WORK TASK:
From the entries that follow, copy exactly the lines beginning at the line holding "Table 5. Experimental" and continuing through the line holding "Figure 14: Photos".

INPUT FOR THIS TASK below:

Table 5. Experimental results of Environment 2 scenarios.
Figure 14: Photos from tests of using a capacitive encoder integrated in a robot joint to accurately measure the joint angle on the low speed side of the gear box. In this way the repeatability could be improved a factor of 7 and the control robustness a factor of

End of INPUT FOR THIS TASK.
INPUT FOR THIS TASK below:

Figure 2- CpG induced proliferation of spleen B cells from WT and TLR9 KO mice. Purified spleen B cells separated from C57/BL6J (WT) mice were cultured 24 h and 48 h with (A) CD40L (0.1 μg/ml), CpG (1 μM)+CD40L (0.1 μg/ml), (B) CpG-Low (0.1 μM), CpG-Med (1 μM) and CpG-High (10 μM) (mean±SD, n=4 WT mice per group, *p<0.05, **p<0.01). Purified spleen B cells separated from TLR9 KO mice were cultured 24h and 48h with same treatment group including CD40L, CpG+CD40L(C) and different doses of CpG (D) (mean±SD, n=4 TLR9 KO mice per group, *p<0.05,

End of INPUT FOR THIS TASK.

EXERCISE RESPONSE:
Table 5. Experimental results of Environment 2 scenarios.
Figure 14: Photos from tests of using a capacitive encoder integrated in a robot joint to accurately measure the joint angle on the low speed side of the gear box. In this way the repeatability could be improved a factor of 7 and the control robustness a factor of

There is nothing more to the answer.